─── TEXTE FOURNI ───
LE RETOUR EN FORCE DU POWER COUPLE

Par Nina Boutléroff

Des couples si bien assortis

La mode, c’est mieux à deux ? Plus qu’un fanstasme gémellaire, être assorti d’un point de vue vestimentaire est devenu un symbole d’engagement amoureux et reste un filon tout aussi symbolique que lucratif pour affirmer son couple aux yeux du monde.

« Couple fashion goals » : les Beckham vont droit au but

Depuis le lancement de la mini-série Netflix dédiée à leur histoire, Posh & Becks, alias Victoria et David Beckham, sont à nouveau sur toutes les lèvres et dans les bonnes pages des magazines de mode. Si le couple qu’ils forment depuis 1997 n’a été qu’une très longue paparazzade, il vient désormais d’entrer au panthéon des couples mythiques, statut scellé par cette production Netflix sobrement intitulée « Beckham », qui se décline en une série documentaire de quatre épisodes. Ce qu’il en ressort ? Le récit d’un coup de foudre comme dans les contes de fées mais aussi une véritable plongée dans les années 1990 et 2000, soit l’apogée du style Y2K.
─── JEU DE DONNÉES ───
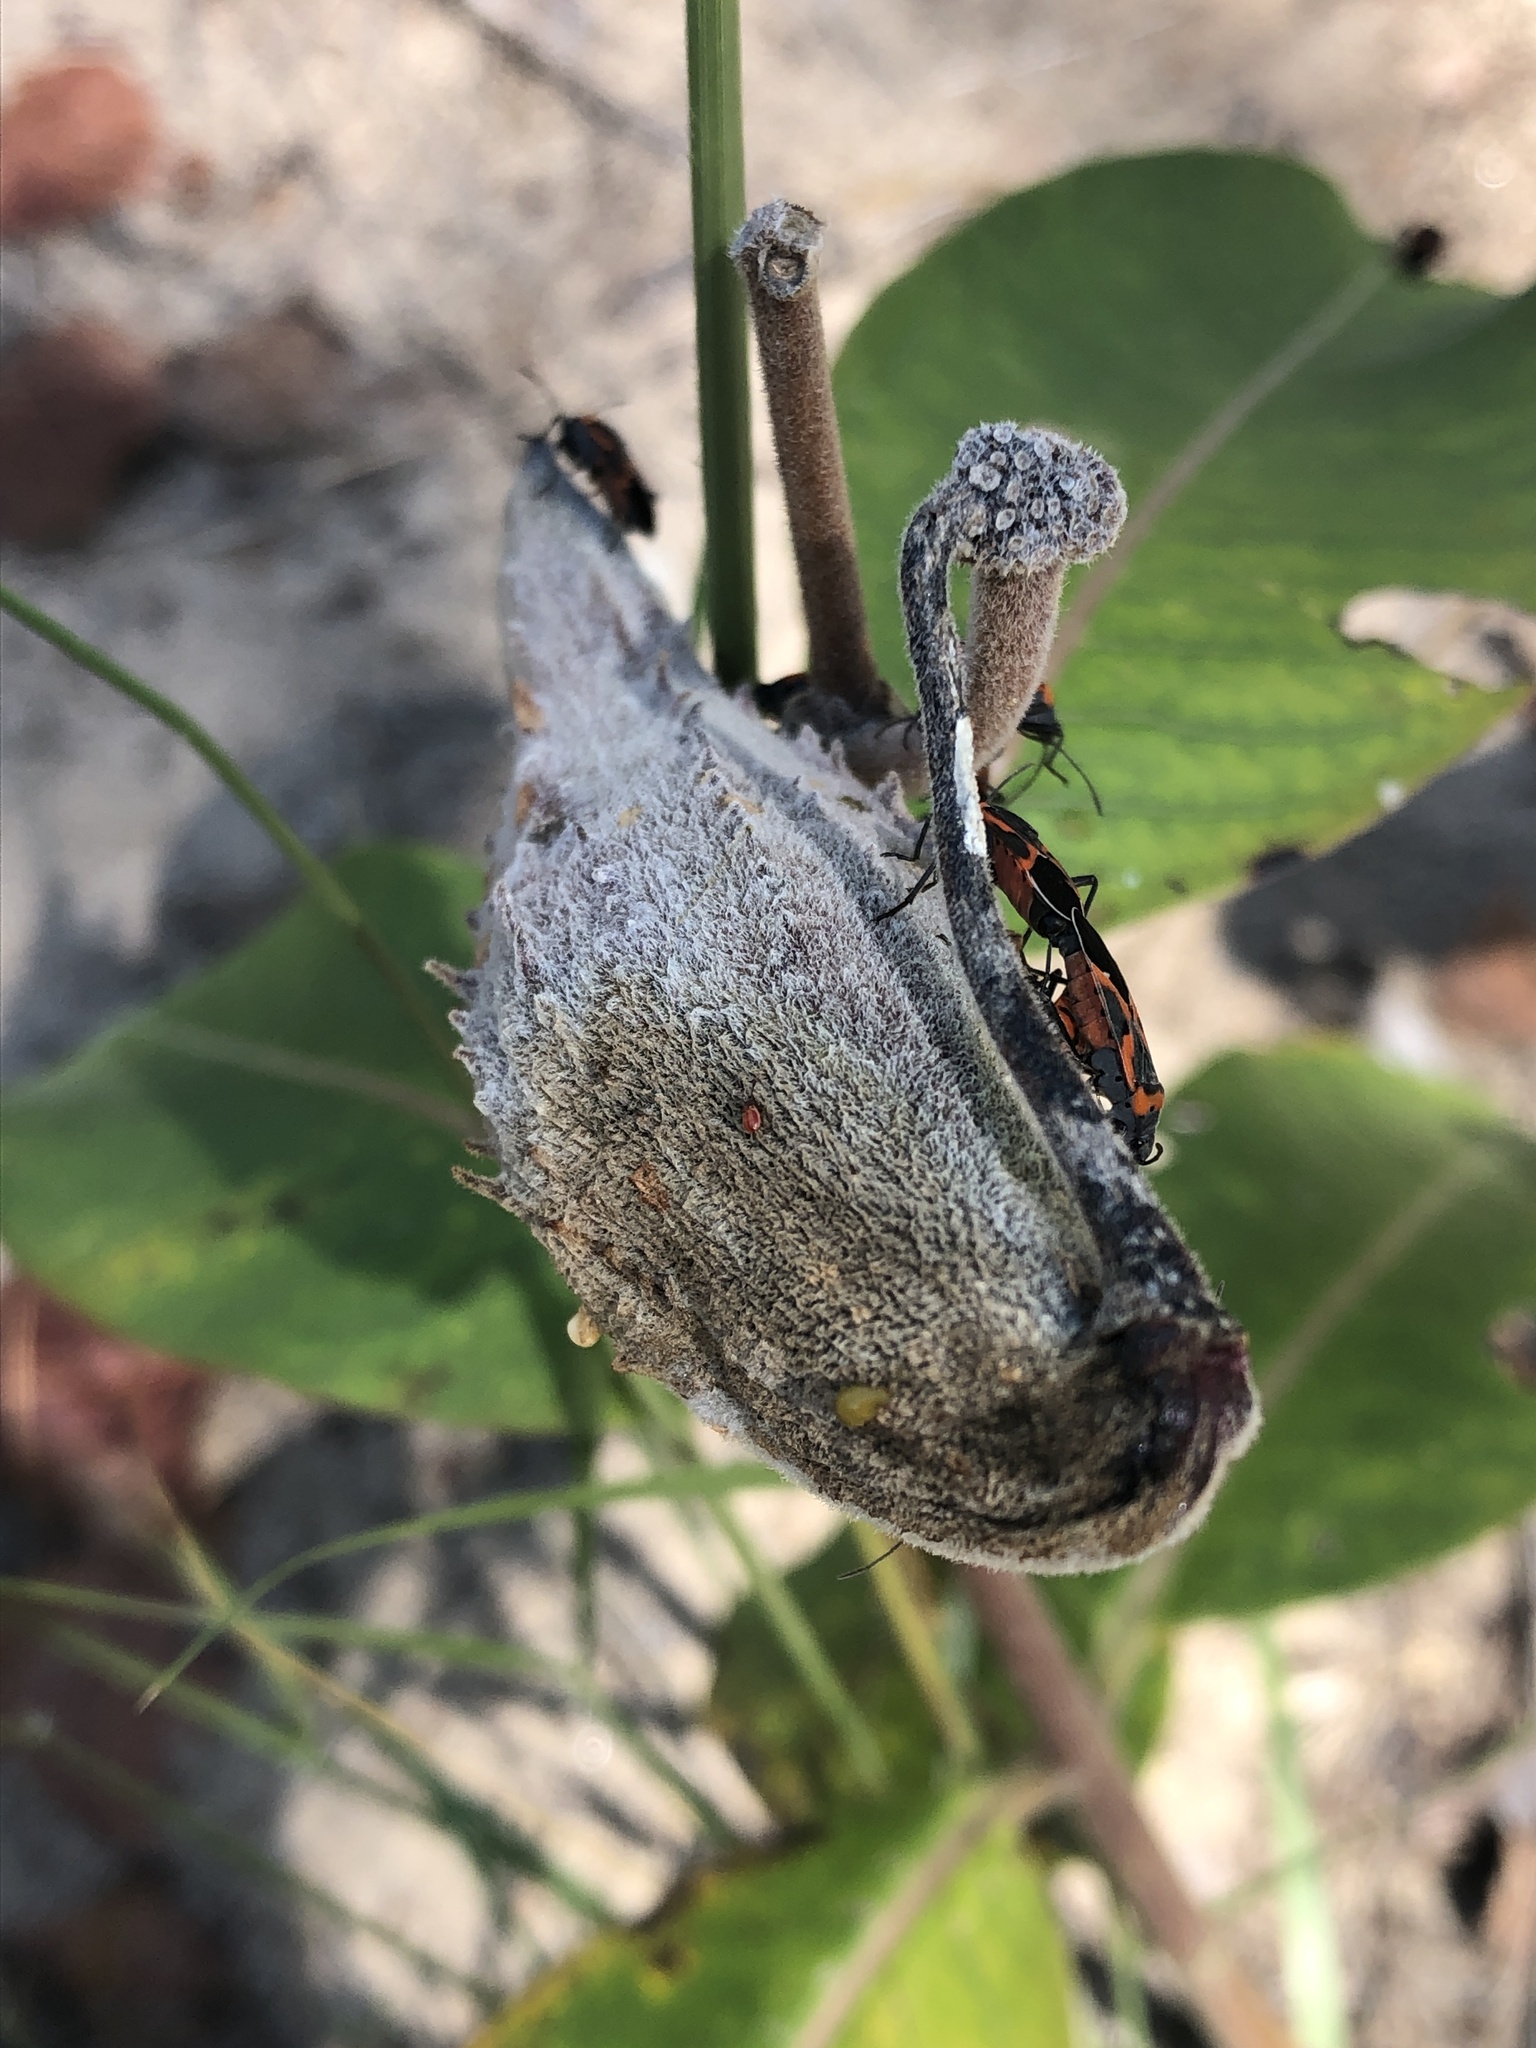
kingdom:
───
─── JEU DE DONNÉES ───
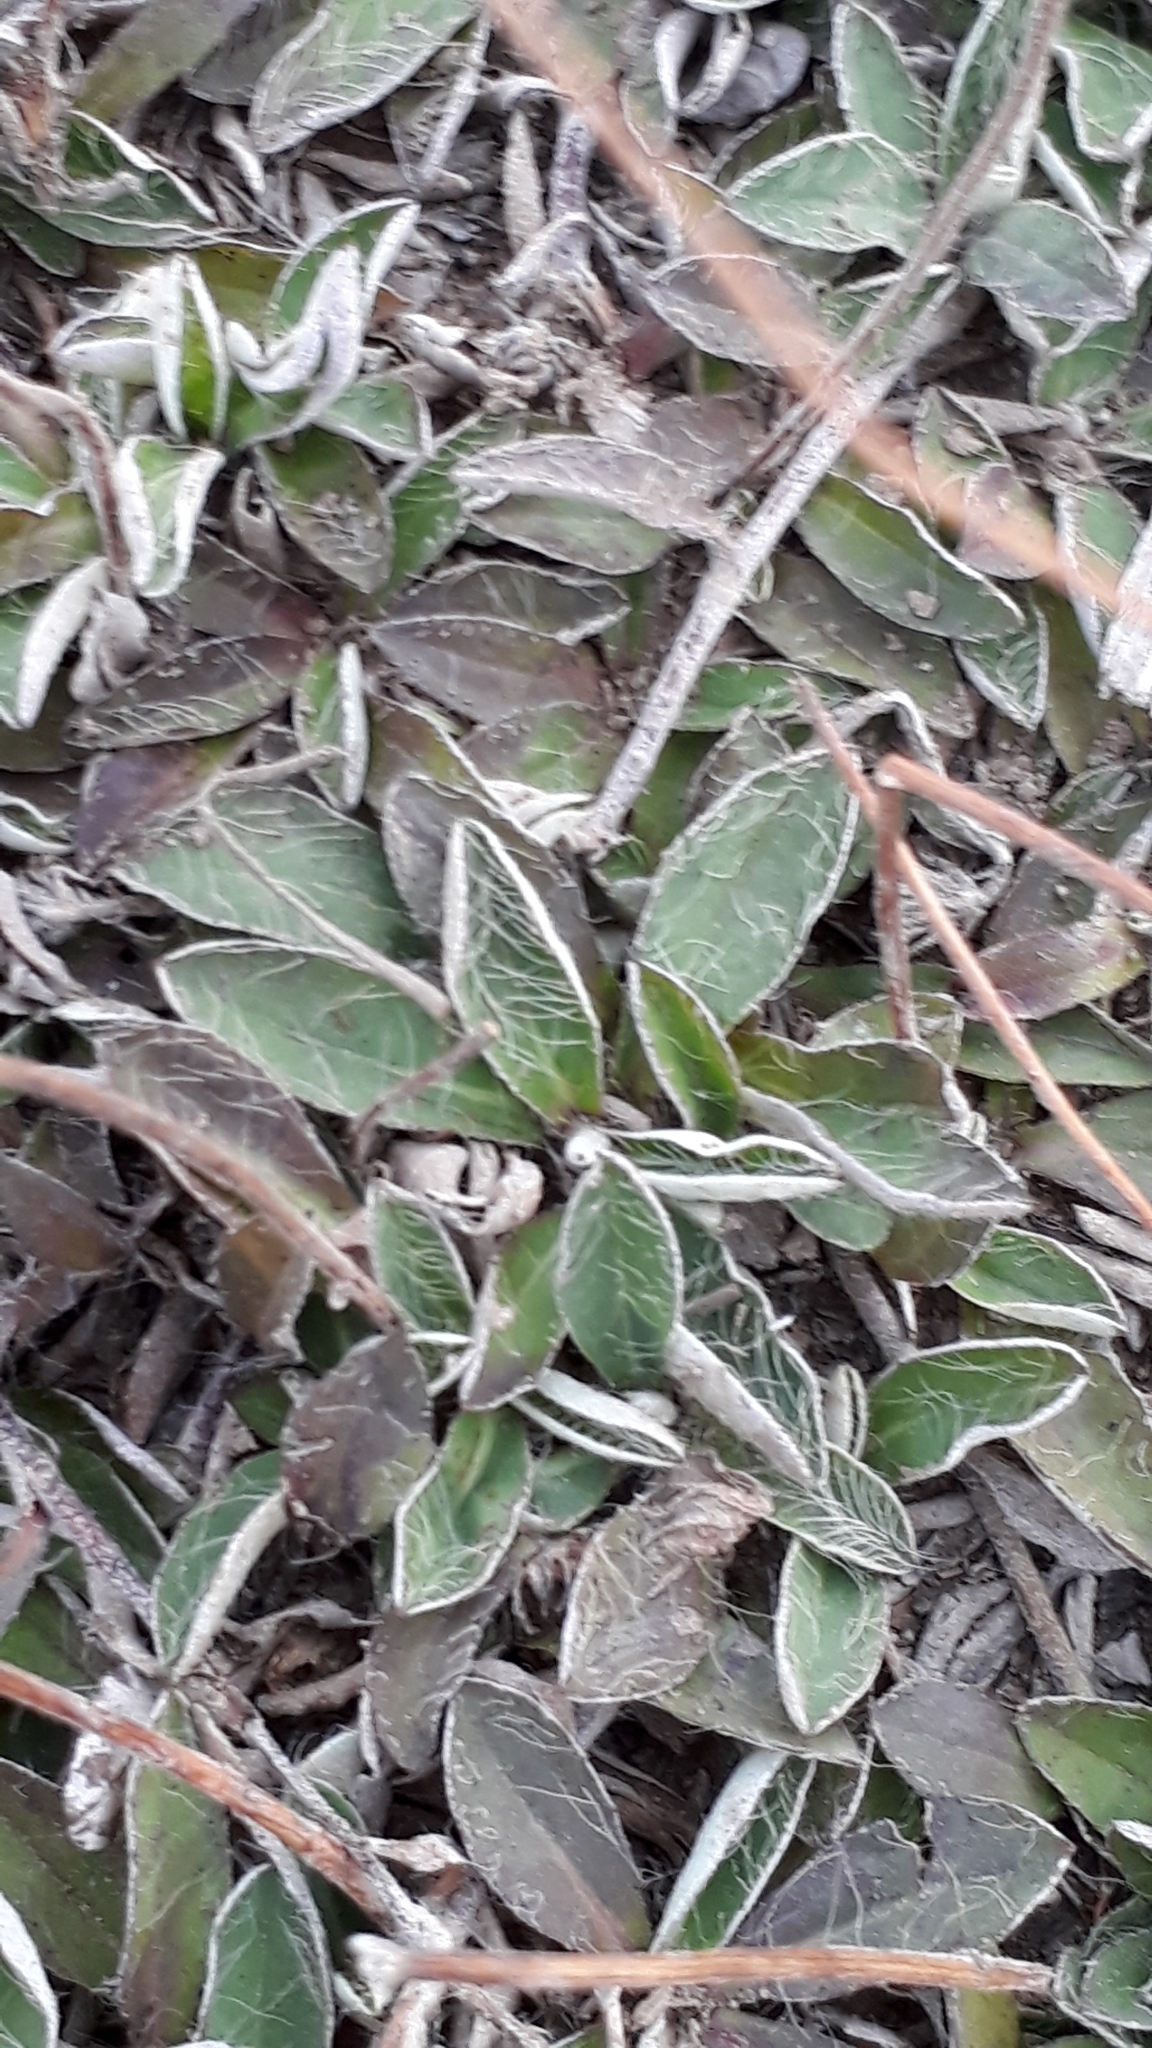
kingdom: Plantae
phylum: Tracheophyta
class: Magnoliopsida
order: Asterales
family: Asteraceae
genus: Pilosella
───
TÂCHES À RÉALISER
1. Imprimez l'extrait de l'article sur les Beckham qui va de « Par Nina Boutléroff » jusqu'à « yeux du monde. » inclus.
2. Répondez aux questions suivantes à partir de l'article sur les Beckham :
(a) Selon l'article, de quoi le fait d'être assorti sur le plan vestimentaire est-il devenu le symbole ?
(b) Depuis quelle année Victoria et David Beckham forment-ils un couple ?
(c) En combien d'épisodes se décline la série documentaire « Beckham » ?
Les entrées proviennent d'une autre source que le texte.

RÉPONSES COMPLÈTES
1.
Par Nina Boutléroff

Des couples si bien assortis

La mode, c’est mieux à deux ? Plus qu’un fanstasme gémellaire, être assorti d’un point de vue vestimentaire est devenu un symbole d’engagement amoureux et reste un filon tout aussi symbolique que lucratif pour affirmer son couple aux yeux du monde.

2.
(a) D'un engagement amoureux.
(b) Depuis 1997.
(c) En quatre épisodes.